— TRY IT —
Transcribe all the lines below exactly. Omit the pictures.

=== Section Start ===

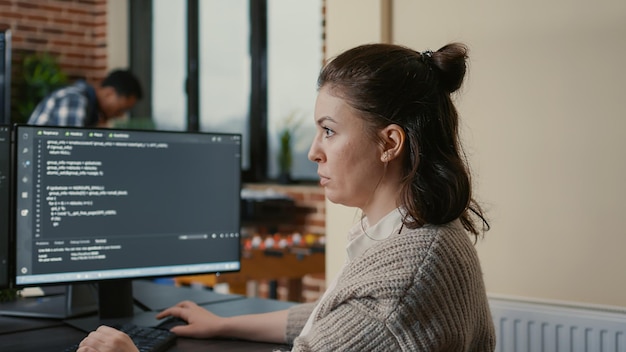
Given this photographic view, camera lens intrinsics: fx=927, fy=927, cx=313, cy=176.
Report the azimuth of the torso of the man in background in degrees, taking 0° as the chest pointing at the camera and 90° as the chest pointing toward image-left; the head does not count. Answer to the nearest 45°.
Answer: approximately 270°

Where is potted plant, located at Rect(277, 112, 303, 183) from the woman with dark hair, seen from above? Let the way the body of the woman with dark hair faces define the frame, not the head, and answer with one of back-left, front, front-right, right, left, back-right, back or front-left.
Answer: right

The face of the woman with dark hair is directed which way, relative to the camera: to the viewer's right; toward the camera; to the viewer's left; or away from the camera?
to the viewer's left

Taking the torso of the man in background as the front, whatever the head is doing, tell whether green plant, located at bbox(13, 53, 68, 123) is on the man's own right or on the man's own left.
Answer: on the man's own left

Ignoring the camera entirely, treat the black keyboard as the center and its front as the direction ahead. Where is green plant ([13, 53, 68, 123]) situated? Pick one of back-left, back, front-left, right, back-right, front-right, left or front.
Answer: back-left

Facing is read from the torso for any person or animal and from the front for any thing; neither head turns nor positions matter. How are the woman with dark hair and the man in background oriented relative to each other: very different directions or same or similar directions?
very different directions

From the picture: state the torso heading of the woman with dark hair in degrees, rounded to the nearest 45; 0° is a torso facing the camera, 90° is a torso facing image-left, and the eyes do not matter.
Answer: approximately 90°

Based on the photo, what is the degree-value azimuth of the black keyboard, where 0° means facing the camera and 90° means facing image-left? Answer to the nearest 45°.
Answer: approximately 315°

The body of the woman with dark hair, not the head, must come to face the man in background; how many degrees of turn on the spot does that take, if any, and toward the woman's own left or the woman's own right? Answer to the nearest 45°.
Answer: approximately 90° to the woman's own right

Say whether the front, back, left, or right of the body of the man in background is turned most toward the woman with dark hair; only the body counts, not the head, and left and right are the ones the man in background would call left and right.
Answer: right
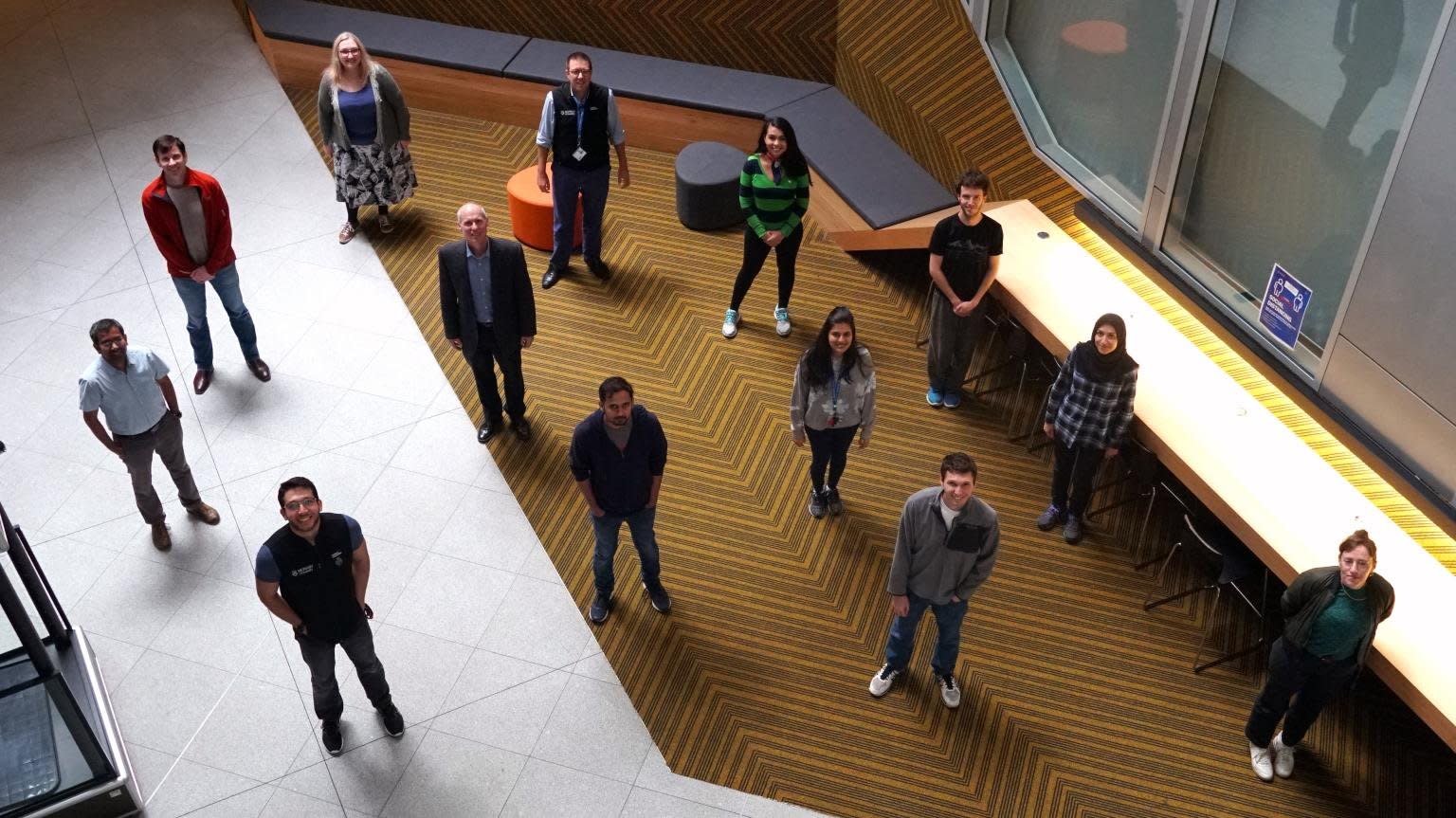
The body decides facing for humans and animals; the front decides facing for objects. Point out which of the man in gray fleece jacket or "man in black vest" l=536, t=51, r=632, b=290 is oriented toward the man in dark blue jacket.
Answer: the man in black vest

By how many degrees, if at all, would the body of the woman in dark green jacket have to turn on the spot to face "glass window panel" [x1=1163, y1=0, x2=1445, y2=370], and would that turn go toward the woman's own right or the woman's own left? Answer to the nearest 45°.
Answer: approximately 135° to the woman's own right

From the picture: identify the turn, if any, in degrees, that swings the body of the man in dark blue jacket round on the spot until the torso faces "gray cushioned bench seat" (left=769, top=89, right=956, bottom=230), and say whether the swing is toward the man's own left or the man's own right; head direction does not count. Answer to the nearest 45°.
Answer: approximately 135° to the man's own left

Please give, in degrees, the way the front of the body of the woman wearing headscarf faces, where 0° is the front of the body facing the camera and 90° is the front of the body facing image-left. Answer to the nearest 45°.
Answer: approximately 0°

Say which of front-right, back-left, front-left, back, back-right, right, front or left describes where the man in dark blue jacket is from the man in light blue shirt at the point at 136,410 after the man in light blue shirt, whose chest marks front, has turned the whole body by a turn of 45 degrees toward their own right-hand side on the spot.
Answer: left

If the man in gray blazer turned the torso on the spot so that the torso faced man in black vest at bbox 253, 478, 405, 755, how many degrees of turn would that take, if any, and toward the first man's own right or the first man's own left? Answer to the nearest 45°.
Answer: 0° — they already face them

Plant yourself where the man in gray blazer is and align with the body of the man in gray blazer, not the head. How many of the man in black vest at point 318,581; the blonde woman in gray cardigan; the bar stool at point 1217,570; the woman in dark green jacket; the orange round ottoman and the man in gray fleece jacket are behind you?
2

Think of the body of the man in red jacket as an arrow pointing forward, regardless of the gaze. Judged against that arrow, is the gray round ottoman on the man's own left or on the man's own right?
on the man's own left

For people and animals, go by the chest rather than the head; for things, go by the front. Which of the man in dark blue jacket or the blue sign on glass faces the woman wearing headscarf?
the blue sign on glass

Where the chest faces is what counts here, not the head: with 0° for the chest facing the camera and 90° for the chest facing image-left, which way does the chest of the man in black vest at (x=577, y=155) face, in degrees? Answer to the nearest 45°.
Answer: approximately 0°
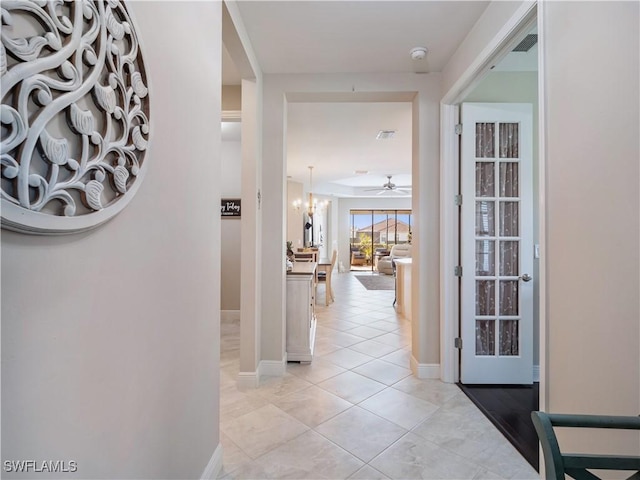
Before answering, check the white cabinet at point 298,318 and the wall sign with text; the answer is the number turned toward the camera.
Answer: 1

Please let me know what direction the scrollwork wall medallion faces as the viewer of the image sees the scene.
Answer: facing the viewer and to the right of the viewer

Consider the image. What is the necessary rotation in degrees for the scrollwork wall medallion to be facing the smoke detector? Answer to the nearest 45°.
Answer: approximately 45° to its left

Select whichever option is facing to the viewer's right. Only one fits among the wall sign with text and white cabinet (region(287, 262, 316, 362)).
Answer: the white cabinet

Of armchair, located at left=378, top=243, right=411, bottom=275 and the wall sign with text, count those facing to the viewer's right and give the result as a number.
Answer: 0

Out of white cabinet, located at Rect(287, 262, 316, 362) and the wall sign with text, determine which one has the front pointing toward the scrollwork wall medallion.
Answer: the wall sign with text

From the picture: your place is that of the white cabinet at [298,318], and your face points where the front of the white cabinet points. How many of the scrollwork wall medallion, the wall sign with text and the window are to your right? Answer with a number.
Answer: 1

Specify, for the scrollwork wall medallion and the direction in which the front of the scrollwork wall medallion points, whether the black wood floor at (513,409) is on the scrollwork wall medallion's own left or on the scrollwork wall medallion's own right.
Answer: on the scrollwork wall medallion's own left

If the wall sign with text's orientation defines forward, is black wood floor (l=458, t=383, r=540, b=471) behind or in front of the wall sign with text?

=== Section End ===

— WRITTEN ANSWER —
Given this photographic view, camera lens intrinsics: fx=927, fy=927, cx=313, cy=176.
Report the azimuth of the torso of the man in background in degrees, taking 0° as the chest pointing at the camera and 90° as the chest pointing toward image-left; the head does not count. Answer to the nearest 45°.
Answer: approximately 270°

Where is potted plant, located at Rect(277, 112, 303, 183) from the woman with dark hair, seen from above? Let the way the body of the woman with dark hair faces define the frame, not the head, and answer with one of back-left, front, front-right, right, left, back-right, back or front-left.
Answer: right

The face of the woman with dark hair is directed which way, relative to the camera: to the viewer's right; toward the camera; to the viewer's left; or away from the camera?
to the viewer's left

Taking the torso of the man in background as the front, whatever the head is doing, tell whether green plant, located at bbox(13, 53, 68, 123) is on the man's own right or on the man's own left.
Answer: on the man's own left

Ignoring the camera entirely, treat the black keyboard as the center and its front as the direction ahead. Where is green plant ([13, 53, 68, 123]) situated? Pick one of back-left, back, front-left, right, back-right, front-right, left or front.
Answer: back-left

Facing is read from the torso for any person or animal and from the front for any thing; neither head turns nor positions matter. How are the woman with dark hair and the man in background oriented relative to each other: very different directions or same or similar directions?
very different directions

From the picture: state the torso heading of the woman with dark hair in degrees, rounded to the nearest 45; 0° is a torso facing the camera, 90° is a torso facing image-left, and the eyes do not matter.
Answer: approximately 90°

Based on the photo, what is the degree-value azimuth of the black keyboard, where 0° means facing the camera and 90° means facing image-left? Answer to the nearest 45°.
Answer: approximately 315°

The body of the woman with dark hair, not the head, must come to face the man in background; how many degrees of turn on the spot does that take, if any, and toward the woman's own left or the woman's own right? Answer to the nearest 45°.
Answer: approximately 90° to the woman's own right

Say whether the front, back, left, or right of the body of the man in background is turned most toward the woman with dark hair; only the body counts, not the head, and left and right are the ones the man in background would call left and right.
Answer: right
The body decides facing for humans and animals; the front decides facing for objects. Point out which of the man in gray fleece jacket or "man in black vest" l=536, t=51, r=632, b=290 is oriented toward the man in dark blue jacket.
Answer: the man in black vest

By how many degrees, if at all, would the body of the woman in dark green jacket have to turn on the spot to face "glass window panel" [x1=1163, y1=0, x2=1445, y2=370], and would that turn go toward the woman's own right or the woman's own left? Answer to the nearest 45°.
Answer: approximately 135° to the woman's own right

From the picture: identify the turn, if any, in degrees, that swings the body of the man in dark blue jacket round on the spot until the torso faces "gray cushioned bench seat" (left=769, top=89, right=956, bottom=230), and say whether the swing is toward the man's own left or the man's own right; head direction does not count. Answer to the nearest 45°.
Answer: approximately 135° to the man's own left

Please give, in degrees, the way the front of the body of the woman wearing headscarf faces, where 0° is the front of the body facing the camera and 90° is the front of the body facing image-left. Answer to the nearest 45°.
Answer: approximately 0°

Say which of front-right, back-left, front-left, back, back-right, right, front or left describes where the man in dark blue jacket is from the man in light blue shirt at the point at 136,410 after the man in light blue shirt, whose chest marks front, has turned the whole body by a turn of 45 degrees toward their own right-hand side on the spot.
Answer: left

If the man in gray blazer turned the torso on the spot so that the torso faced man in black vest at bbox 253, 478, 405, 755, how many degrees of turn would that take, if any, and toward the first man's own right or the first man's own left? Answer to the nearest 45°.
Answer: 0° — they already face them

Plant yourself where the man in gray blazer is and align with the body of the man in gray blazer, not the head. How many of the man in black vest at point 318,581; the blonde woman in gray cardigan; the bar stool at point 1217,570; the woman in dark green jacket; the orange round ottoman and the man in gray fleece jacket are behind you?
2

Think of the body of the man in red jacket as an arrow pointing forward, regardless of the gaze. Judged against that arrow, is the gray round ottoman on the man's own left or on the man's own right?
on the man's own left

For people and animals, go by the chest rather than the head; for things, go by the front. Which of the man in dark blue jacket or the blue sign on glass faces the woman wearing headscarf?
the blue sign on glass

Where the chest faces is what counts here, not the head: with 0° for the chest facing the camera and 90° for the chest facing image-left, which way does the chest of the man in black vest at (x=577, y=155) face, in degrees? Answer to the nearest 45°.
Answer: approximately 0°
Before answering, check the white cabinet at point 298,318 and the wall sign with text; the answer is the number turned toward the camera.
Answer: 1

Please let me know what direction the scrollwork wall medallion faces as the viewer of the image sees the scene.
Answer: facing the viewer and to the right of the viewer

Consider the image. What is the necessary rotation in degrees for the scrollwork wall medallion to be facing the smoke detector? Answer to the nearest 45°.
Answer: approximately 45° to its left

Select whichever option is facing to the viewer's right. Only one fits among the wall sign with text and white cabinet (region(287, 262, 316, 362)).
Answer: the white cabinet

Of armchair, located at left=378, top=243, right=411, bottom=275 and the wall sign with text, count those facing to the viewer's right and give the result as a number.
Answer: 0

Out of white cabinet, located at Rect(287, 262, 316, 362) and the wall sign with text, determine which one has the front pointing toward the scrollwork wall medallion.
Answer: the wall sign with text

From the picture: your place is that of the white cabinet at [298,318], and your face points where the front of the white cabinet points. How many of the scrollwork wall medallion, the wall sign with text and the window are to your right? Answer with a number.
Answer: 1

Specify, for the scrollwork wall medallion and the direction in which the front of the scrollwork wall medallion points, whether the black wood floor at (513,409) is on the scrollwork wall medallion's own left or on the scrollwork wall medallion's own right.
Answer: on the scrollwork wall medallion's own left

If the wall sign with text's orientation defines forward, is black wood floor (l=458, t=383, r=540, b=471) behind or in front of the wall sign with text?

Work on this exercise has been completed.